__Task brief__.
All of the data needs to be repeated exactly.

[Stored records]
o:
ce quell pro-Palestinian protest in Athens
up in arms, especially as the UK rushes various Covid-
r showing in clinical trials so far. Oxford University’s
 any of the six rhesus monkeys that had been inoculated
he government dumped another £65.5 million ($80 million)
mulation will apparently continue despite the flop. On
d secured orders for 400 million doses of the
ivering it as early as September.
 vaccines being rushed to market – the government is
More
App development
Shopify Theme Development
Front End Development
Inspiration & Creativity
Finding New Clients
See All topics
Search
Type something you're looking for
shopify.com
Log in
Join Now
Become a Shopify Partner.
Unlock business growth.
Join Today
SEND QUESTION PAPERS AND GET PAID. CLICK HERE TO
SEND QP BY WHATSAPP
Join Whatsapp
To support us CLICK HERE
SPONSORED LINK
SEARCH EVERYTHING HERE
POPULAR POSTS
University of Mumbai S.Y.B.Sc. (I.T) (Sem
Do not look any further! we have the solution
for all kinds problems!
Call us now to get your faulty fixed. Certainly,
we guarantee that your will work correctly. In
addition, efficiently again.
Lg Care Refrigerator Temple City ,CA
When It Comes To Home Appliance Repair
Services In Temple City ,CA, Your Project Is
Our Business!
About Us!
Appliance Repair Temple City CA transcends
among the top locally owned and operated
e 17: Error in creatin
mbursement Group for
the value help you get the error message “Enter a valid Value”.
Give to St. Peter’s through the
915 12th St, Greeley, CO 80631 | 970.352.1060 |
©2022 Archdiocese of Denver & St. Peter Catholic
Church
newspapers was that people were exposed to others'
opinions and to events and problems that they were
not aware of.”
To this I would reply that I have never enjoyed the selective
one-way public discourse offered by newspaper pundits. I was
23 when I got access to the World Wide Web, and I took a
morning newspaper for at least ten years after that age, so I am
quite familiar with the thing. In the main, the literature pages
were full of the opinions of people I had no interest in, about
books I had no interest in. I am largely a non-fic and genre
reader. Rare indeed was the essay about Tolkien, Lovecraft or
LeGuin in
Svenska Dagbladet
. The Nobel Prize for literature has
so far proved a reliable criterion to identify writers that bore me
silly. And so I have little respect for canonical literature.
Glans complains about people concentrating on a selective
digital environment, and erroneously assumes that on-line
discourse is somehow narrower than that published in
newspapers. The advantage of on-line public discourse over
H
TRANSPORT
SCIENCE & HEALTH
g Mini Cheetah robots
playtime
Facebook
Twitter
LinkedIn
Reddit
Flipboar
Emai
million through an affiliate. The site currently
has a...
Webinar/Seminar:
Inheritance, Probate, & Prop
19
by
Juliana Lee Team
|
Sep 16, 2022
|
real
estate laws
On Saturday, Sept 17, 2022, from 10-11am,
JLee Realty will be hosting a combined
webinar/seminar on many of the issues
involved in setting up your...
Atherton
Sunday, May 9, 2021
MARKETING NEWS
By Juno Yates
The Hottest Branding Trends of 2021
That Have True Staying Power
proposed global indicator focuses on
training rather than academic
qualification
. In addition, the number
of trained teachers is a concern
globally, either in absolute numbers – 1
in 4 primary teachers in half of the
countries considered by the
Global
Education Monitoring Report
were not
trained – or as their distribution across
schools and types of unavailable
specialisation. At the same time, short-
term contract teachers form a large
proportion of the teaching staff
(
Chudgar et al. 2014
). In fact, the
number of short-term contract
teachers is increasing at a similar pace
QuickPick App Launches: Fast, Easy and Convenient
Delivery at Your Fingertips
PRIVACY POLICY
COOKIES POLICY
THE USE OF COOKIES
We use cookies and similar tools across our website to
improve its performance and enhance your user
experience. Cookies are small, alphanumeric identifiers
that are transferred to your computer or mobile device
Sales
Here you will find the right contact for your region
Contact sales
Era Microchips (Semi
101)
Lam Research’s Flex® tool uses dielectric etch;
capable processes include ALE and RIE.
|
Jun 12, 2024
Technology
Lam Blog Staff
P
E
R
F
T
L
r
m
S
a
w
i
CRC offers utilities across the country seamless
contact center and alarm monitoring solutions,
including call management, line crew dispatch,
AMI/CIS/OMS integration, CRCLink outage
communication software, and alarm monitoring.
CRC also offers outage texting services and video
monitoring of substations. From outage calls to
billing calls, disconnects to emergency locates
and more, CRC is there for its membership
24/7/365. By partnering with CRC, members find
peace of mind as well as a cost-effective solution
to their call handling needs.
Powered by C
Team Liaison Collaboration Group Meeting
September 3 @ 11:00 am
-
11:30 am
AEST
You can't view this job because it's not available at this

__Written response__.
o:
ce quell pro-Palestinian protest in Athens
up in arms, especially as the UK rushes various Covid-
r showing in clinical trials so far. Oxford University’s
 any of the six rhesus monkeys that had been inoculated
he government dumped another £65.5 million ($80 million)
mulation will apparently continue despite the flop. On
d secured orders for 400 million doses of the
ivering it as early as September.
 vaccines being rushed to market – the government is
More
App development
Shopify Theme Development
Front End Development
Inspiration & Creativity
Finding New Clients
See All topics
Search
Type something you're looking for
shopify.com
Log in
Join Now
Become a Shopify Partner.
Unlock business growth.
Join Today
SEND QUESTION PAPERS AND GET PAID. CLICK HERE TO
SEND QP BY WHATSAPP
Join Whatsapp
To support us CLICK HERE
SPONSORED LINK
SEARCH EVERYTHING HERE
POPULAR POSTS
University of Mumbai S.Y.B.Sc. (I.T) (Sem
Do not look any further! we have the solution
for all kinds problems!
Call us now to get your faulty fixed. Certainly,
we guarantee that your will work correctly. In
addition, efficiently again.
Lg Care Refrigerator Temple City ,CA
When It Comes To Home Appliance Repair
Services In Temple City ,CA, Your Project Is
Our Business!
About Us!
Appliance Repair Temple City CA transcends
among the top locally owned and operated
e 17: Error in creatin
mbursement Group for
the value help you get the error message “Enter a valid Value”.
Give to St. Peter’s through the
915 12th St, Greeley, CO 80631 | 970.352.1060 |
©2022 Archdiocese of Denver & St. Peter Catholic
Church
newspapers was that people were exposed to others'
opinions and to events and problems that they were
not aware of.”
To this I would reply that I have never enjoyed the selective
one-way public discourse offered by newspaper pundits. I was
23 when I got access to the World Wide Web, and I took a
morning newspaper for at least ten years after that age, so I am
quite familiar with the thing. In the main, the literature pages
were full of the opinions of people I had no interest in, about
books I had no interest in. I am largely a non-fic and genre
reader. Rare indeed was the essay about Tolkien, Lovecraft or
LeGuin in
Svenska Dagbladet
. The Nobel Prize for literature has
so far proved a reliable criterion to identify writers that bore me
silly. And so I have little respect for canonical literature.
Glans complains about people concentrating on a selective
digital environment, and erroneously assumes that on-line
discourse is somehow narrower than that published in
newspapers. The advantage of on-line public discourse over
H
TRANSPORT
SCIENCE & HEALTH
g Mini Cheetah robots
playtime
Facebook
Twitter
LinkedIn
Reddit
Flipboar
Emai
million through an affiliate. The site currently
has a...
Webinar/Seminar:
Inheritance, Probate, & Prop
19
by
Juliana Lee Team
|
Sep 16, 2022
|
real
estate laws
On Saturday, Sept 17, 2022, from 10-11am,
JLee Realty will be hosting a combined
webinar/seminar on many of the issues
involved in setting up your...
Atherton
Sunday, May 9, 2021
MARKETING NEWS
By Juno Yates
The Hottest Branding Trends of 2021
That Have True Staying Power
proposed global indicator focuses on
training rather than academic
qualification
. In addition, the number
of trained teachers is a concern
globally, either in absolute numbers – 1
in 4 primary teachers in half of the
countries considered by the
Global
Education Monitoring Report
were not
trained – or as their distribution across
schools and types of unavailable
specialisation. At the same time, short-
term contract teachers form a large
proportion of the teaching staff
(
Chudgar et al. 2014
). In fact, the
number of short-term contract
teachers is increasing at a similar pace
QuickPick App Launches: Fast, Easy and Convenient
Delivery at Your Fingertips
PRIVACY POLICY
COOKIES POLICY
THE USE OF COOKIES
We use cookies and similar tools across our website to
improve its performance and enhance your user
experience. Cookies are small, alphanumeric identifiers
that are transferred to your computer or mobile device
Sales
Here you will find the right contact for your region
Contact sales
Era Microchips (Semi
101)
Lam Research’s Flex® tool uses dielectric etch;
capable processes include ALE and RIE.
|
Jun 12, 2024
Technology
Lam Blog Staff
P
E
R
F
T
L
r
m
S
a
w
i
CRC offers utilities across the country seamless
contact center and alarm monitoring solutions,
including call management, line crew dispatch,
AMI/CIS/OMS integration, CRCLink outage
communication software, and alarm monitoring.
CRC also offers outage texting services and video
monitoring of substations. From outage calls to
billing calls, disconnects to emergency locates
and more, CRC is there for its membership
24/7/365. By partnering with CRC, members find
peace of mind as well as a cost-effective solution
to their call handling needs.
Powered by C
Team Liaison Collaboration Group Meeting
September 3 @ 11:00 am
-
11:30 am
AEST
You can't view this job because it's not available at this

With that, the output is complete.